Ebenso umschließt der Gottesname Vergangenheit, Gegenwart und Zukunft: Das Tetragramm JHWH leitet sich vermutlich von einem Verb her, das eine Dynamik beschreibt und mit „sein, werden, wirksam sein“ übersetzt werden kann. Mit Gottes Selbstoffenbarung „Ich bin der Ich-werde-sein“15 deutet sich an, dass im Namen Gottes selbst alle Zeitformen enthalten sind. Gott ist, der er war und der er sein wird und der er auch gewesen sein wird.16
Von hier aus lässt sich auch leicht anknüpfen an Texte aus dem Neuen Testament, die eine präsentische Eschatologie andeuten.
Eine konkrete Aufgabe
Jugendliche sollen selbst eine Geschichte aus der Zukunftsperspektive heraus erzählen. Um sie über die innere Hemmschwelle zu bringen, bloße Zukunftsszenarien zu entwickeln, die lediglich eine Fortschreibung des heute Vorfindlichen sind, sei hier vorgeschlagen, eine biblische Vision einer neuen Welt als Ausgangspunkt zu nehmen. Mit Gottes Hilfe mag dann doch noch etwas mehr möglich sein, als wenn man nur das Menschenmögliche denkt: „Was bei den Menschen unmöglich ist, das ist bei Gott möglich.“17
Die durch den Bibeltext angedeutete Möglichkeit, dass Gott seine Hand im Spiel haben könnte, auch wenn eine neue Welt nicht einfach vom Himmel fallen mag, wie der Seher Johannes es ja eigentlich erhofft, eröffnet es den Jugendlichen, auch mutige Visionen zu entwerfen, die zunächst durchaus unrealistisch erscheinen mögen.

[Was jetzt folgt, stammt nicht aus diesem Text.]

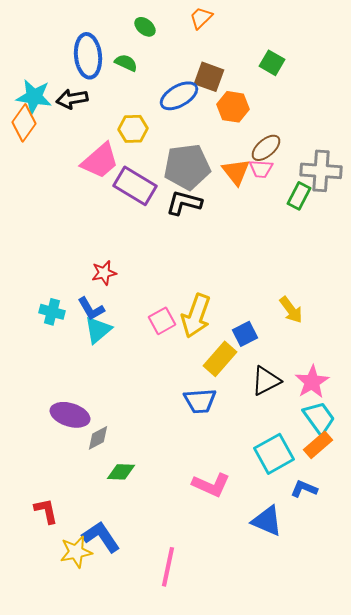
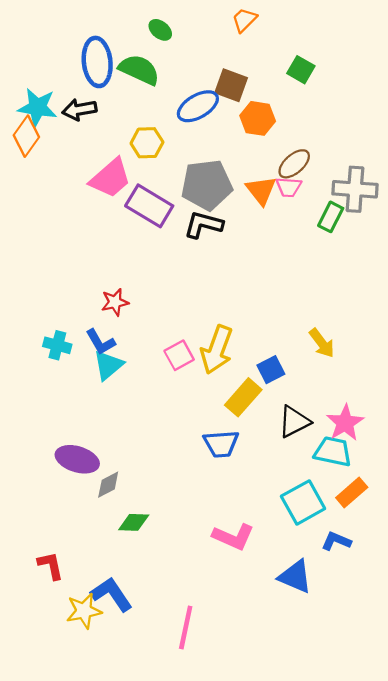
orange trapezoid: (201, 18) -> (244, 20), moved
green semicircle: (126, 63) -> (139, 70), size x1.6
cyan trapezoid: (319, 418) -> (333, 452), moved, turned -42

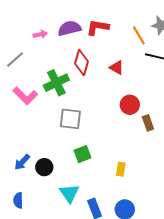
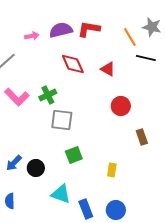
red diamond: (81, 63) -> (73, 64), turned -40
green cross: (56, 83) -> (48, 95), moved, size x0.7
brown rectangle: (148, 123) -> (142, 137), moved
cyan triangle: (69, 193) -> (61, 194), turned -35

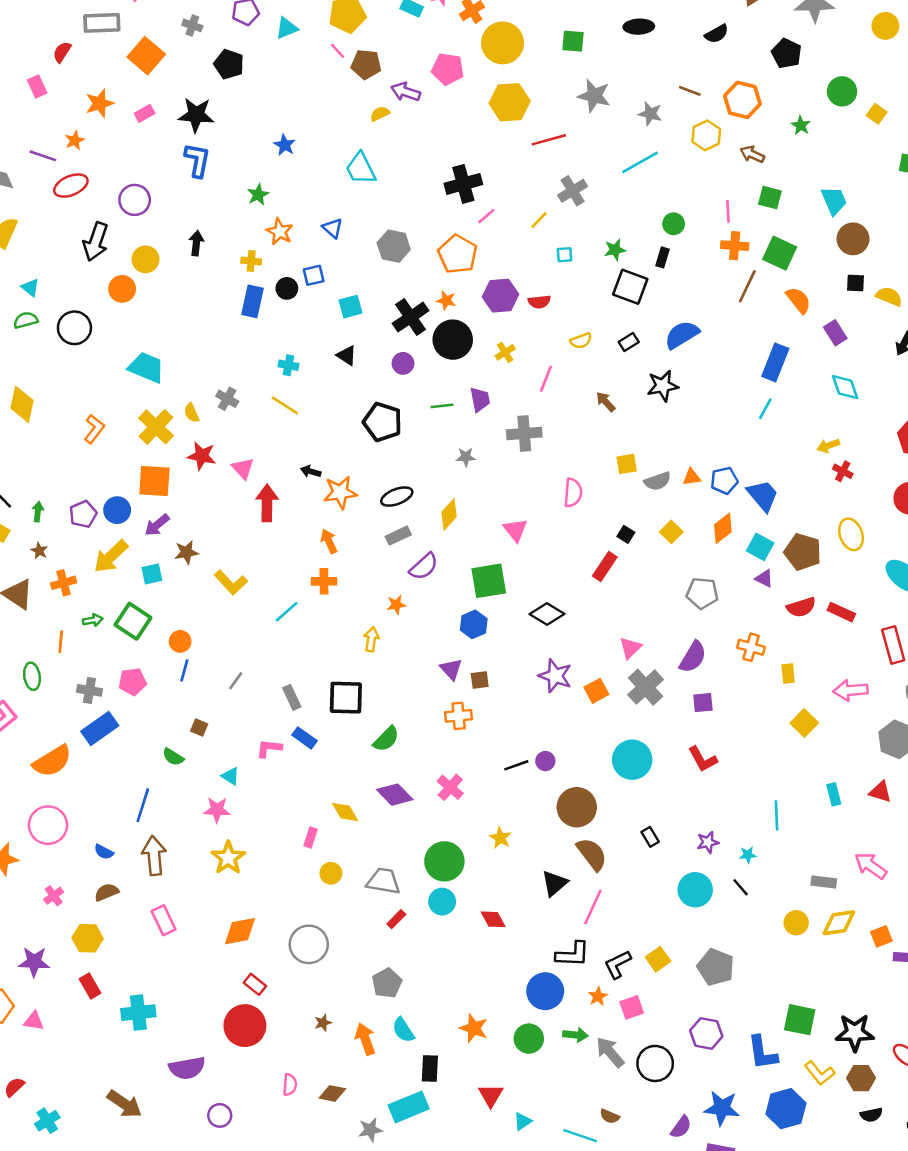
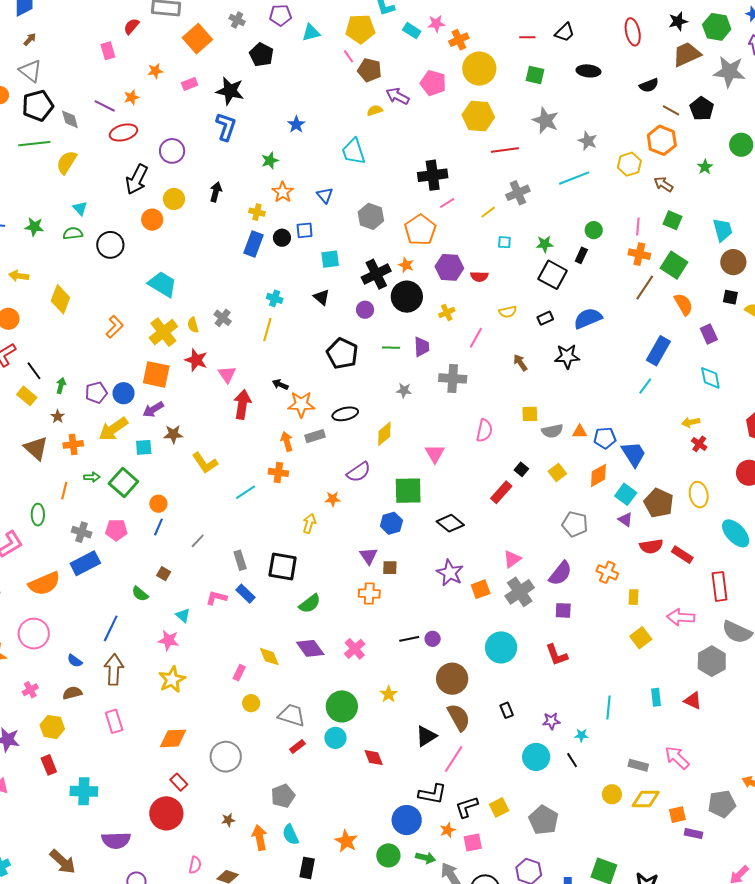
brown line: (690, 91) -> (671, 110), moved
orange star: (100, 103) -> (155, 71), size x0.7
yellow line: (285, 405) -> (267, 330), turned 65
gray rectangle: (398, 536) -> (315, 436), moved

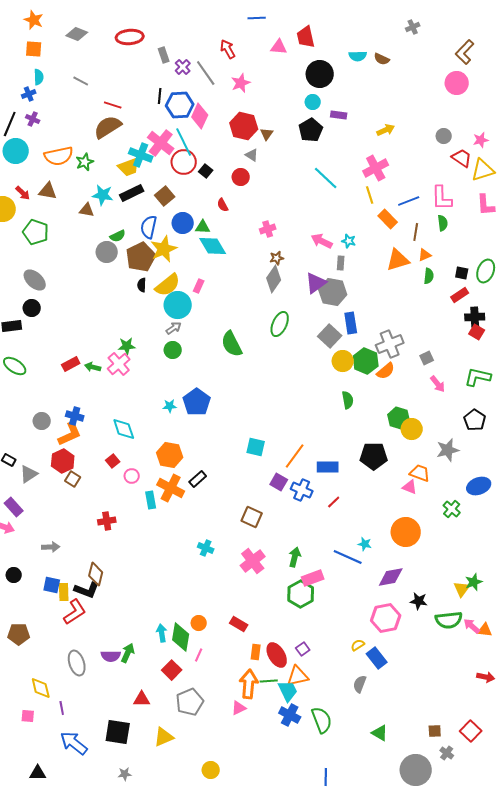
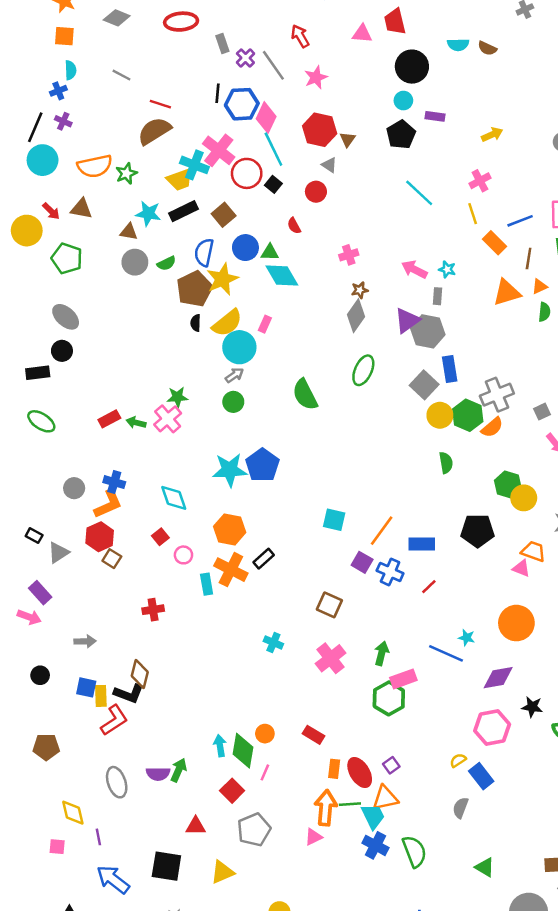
cyan line: (184, 142) -> (273, 149), moved
pink cross: (376, 168) -> (480, 181), size x0.7
gray circle: (107, 252) -> (135, 262), moved
cyan star: (170, 406) -> (230, 470), size x2.0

Erst im zweiten Schritt werden sie dann angehalten, diese Visionen auf realistische Machbarkeit hin keinesfalls zu überprüfen, sondern vielmehr abzuklopfen. Denn sie werden merken, dass die erträumte Zukunft erreichbar werden kann.

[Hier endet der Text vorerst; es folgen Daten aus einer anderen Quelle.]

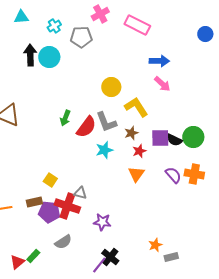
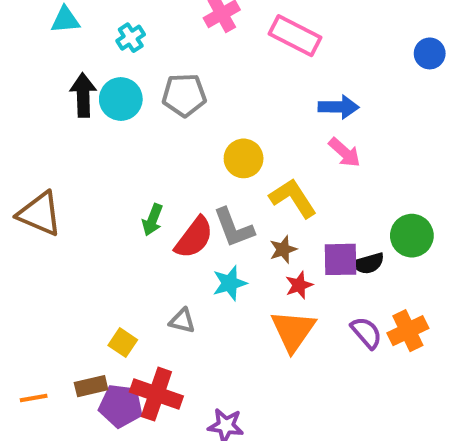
gray pentagon: (81, 37) -> (184, 95), moved
green circle: (193, 137) -> (412, 236), moved
black semicircle: (174, 140) -> (368, 263), turned -42
orange triangle: (136, 174) -> (293, 331), size x1.4
orange cross: (194, 174) -> (408, 331), turned -36
gray triangle: (80, 193) -> (182, 321), moved

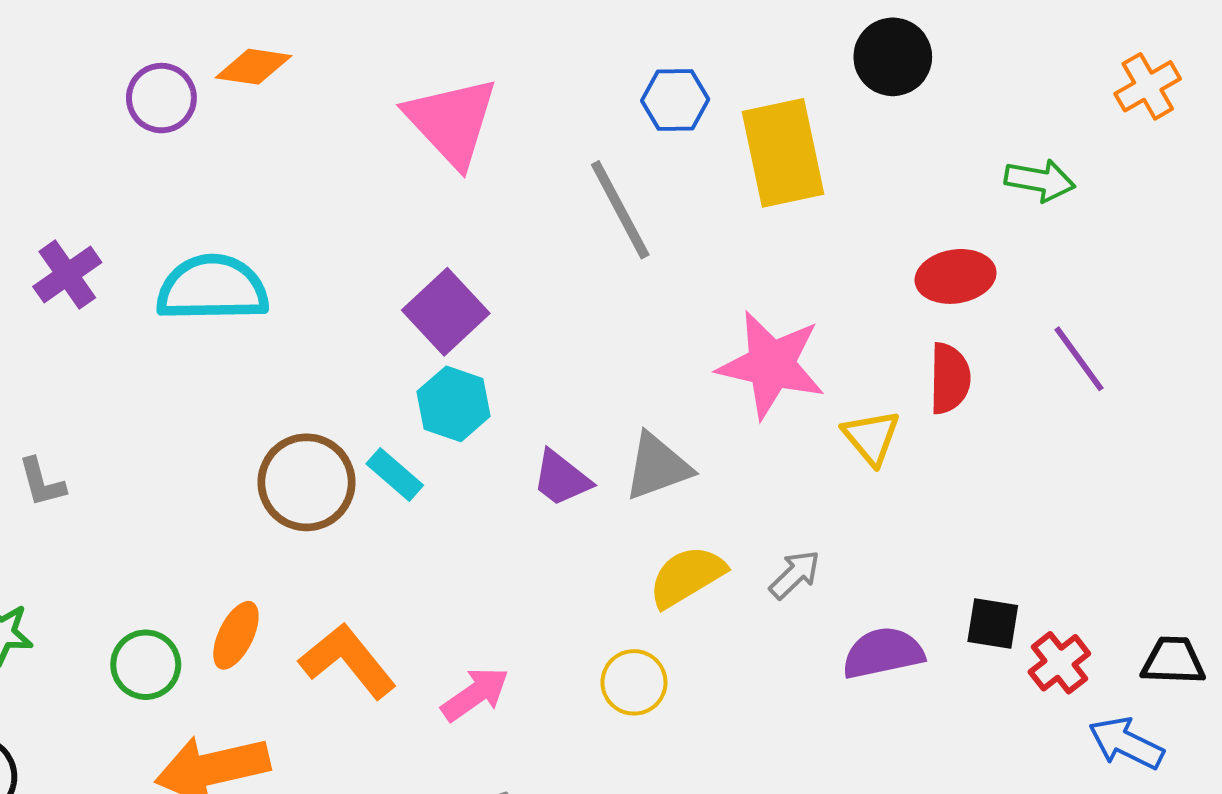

Der Bezug zum Bibeltext fungiert dann ähnlich wie die aus der Systemischen Seelsorge bekannte sogenannte Gute-Fee-Frage:
Stellen Sie sich vor, in der Nacht ist eine gute Fee gekommen und hat Ihr Problem gelöst. Woran merken Sie das am nächsten Morgen als erstes? Was ist jetzt anders?
Auch diese Frage hilft dabei, eine andere Zukunft zu entdecken. Dadurch nehmen Menschen meist wahr, dass solch eine Zukunft eben nicht nur vorstellbar ist, sondern dass sie diese auch realisieren können – und zwar ganz ohne gute Fee.
Als Vorbereitung sammeln die Jugendlichen zunächst, was sie an ihrer Umwelt und in der Gesellschaft, die sie erleben, stört.
Dann18 spielt die Lehrkraft einen Text ein, der eine andere Welt beschreibt. Er wird als Vision eingeführt, die ein Mensch schon vor langer Zeit aufgeschrieben hat:
„Und ich sah einen neuen Himmel und eine neue Erde; denn der erste Himmel und die erste Erde sind vergangen, und das Meer ist nicht mehr. Und siehe da, die Hütte Gottes bei den Menschen! Und er wird bei ihnen wohnen, und sie werden seine Völker sein, und er selbst, Gott mit ihnen, wird ihr Gott sein; und Gott wird abwischen alle Tränen von ihren Augen, und der Tod wird nicht mehr sein, noch Leid noch Geschrei noch Schmerz wird mehr sein; denn das Erste ist vergangen.“19
Die Jugendlichen diskutieren, ob dieser Text auch für Probleme oder Störungen aus ihrer Sammlung Hilfe oder Trost sein könnte.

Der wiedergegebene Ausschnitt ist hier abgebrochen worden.